La Città della Gioia prevista nell’area dell’ex fiera di Roma.
Roma è di fronte a un passaggio cruciale. Allo scopo di riavviare subito la mobilità cittadina, troppo a lungo anchilosata sulle sue strutturali inefficienze, ha dovuto mettere in campo una serie di opere ereditate e già previste, in parte utili ma in maggior parte molto deficitarie e in qualche caso perfino dannose. Questo significa impostare il futuro non sulla base di un programma capace di affrontare e risolvere i gravi problemi di fondo della città, sfruttando le sue massime potenzialità; bensì sulla base di quel che c’è, così come viene.

Per questo progettare le nuove metro significa darsi una grande occasione per recuperare, per apporre correttivi importanti che possono cambiare il futuro.
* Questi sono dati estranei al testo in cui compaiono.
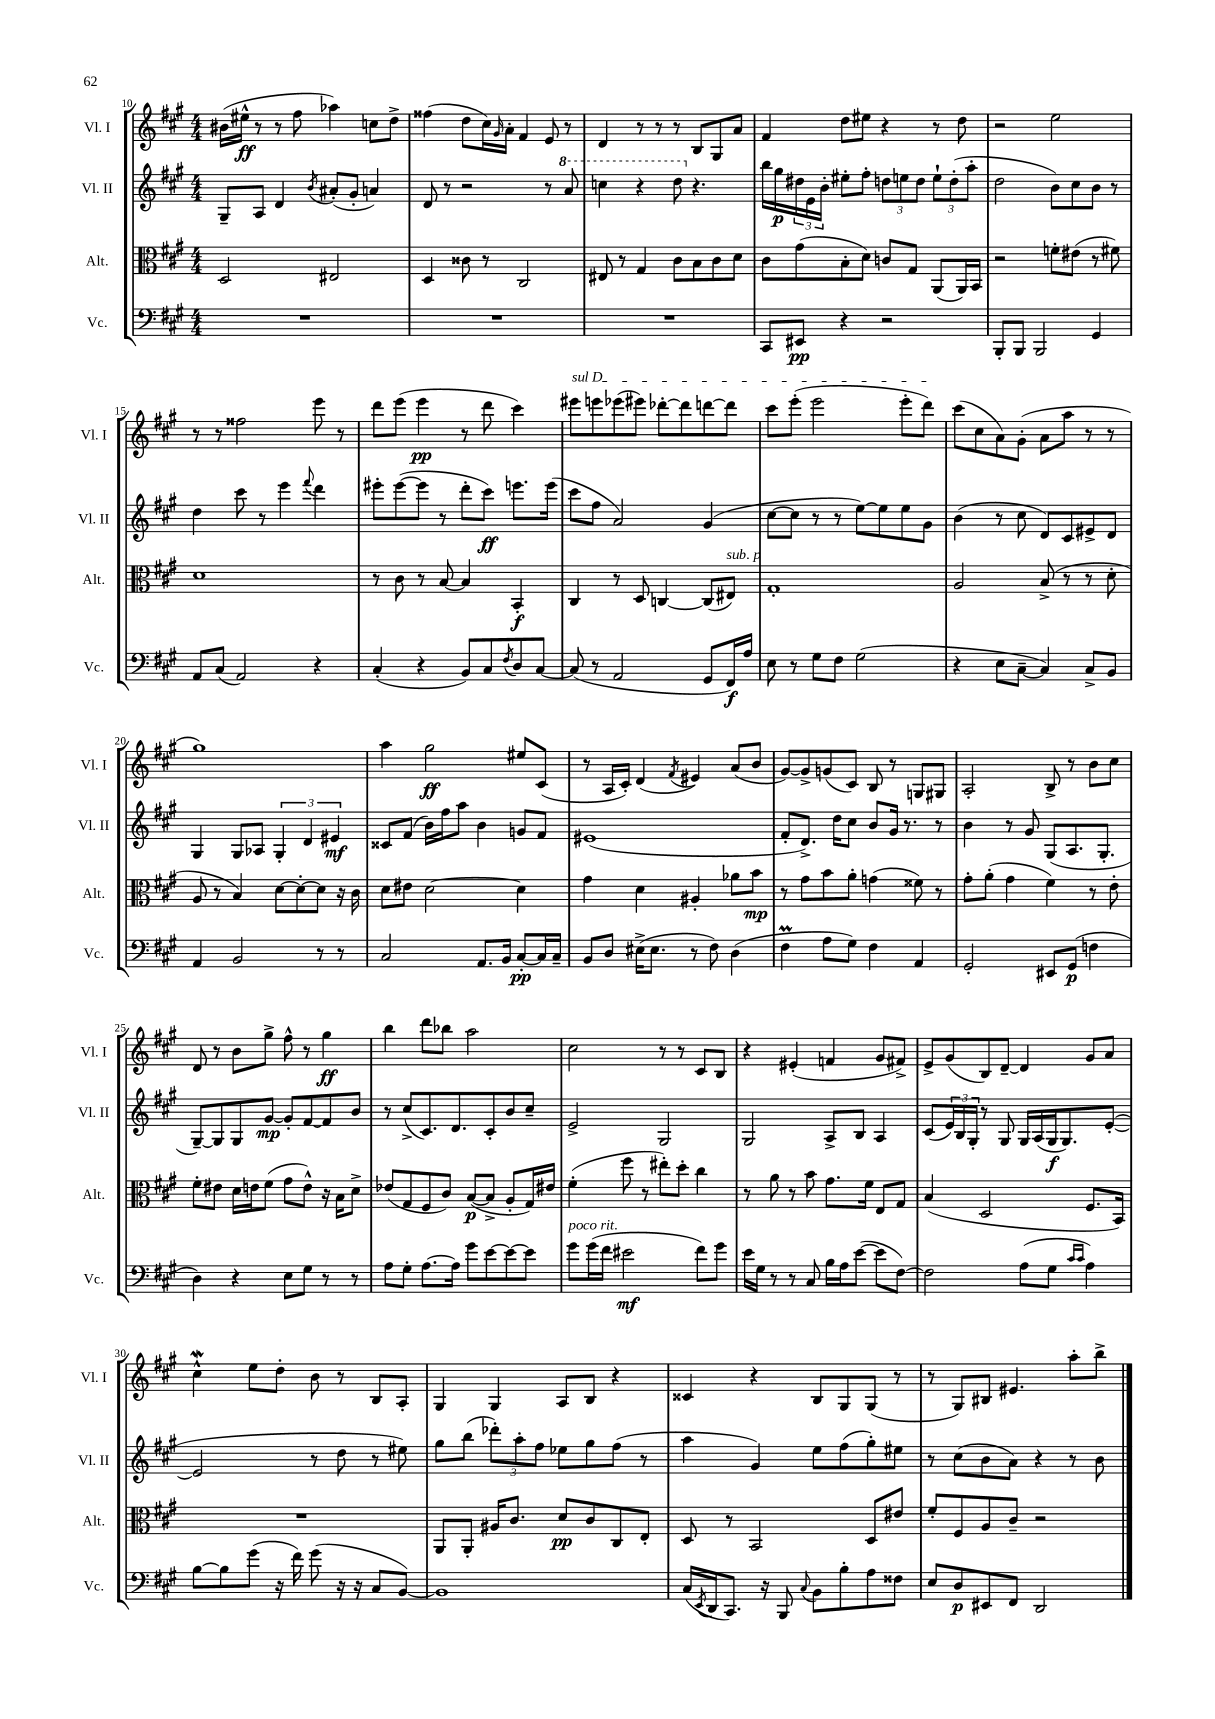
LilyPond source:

Ci sono tante opzioni possibili per fare bene. Noi ne proponiamo alcune allo scopo di ampliare lo spettro delle scelte, che potrà trovare anche ulteriori percorsi, ancora diversi. L’importante è non tarpare le ali al futuro della città, lasciare campo libero allo sviluppo delle soluzioni migliori, che oggi passano per un coinvolgimento graduale, ma quanto più corale ed efficace, delle periferie. Con la consapevolezza che questa città nel tempo è cresciuta troppo storta, sui traporti pubblici. E che questa volta è vietato sbagliare.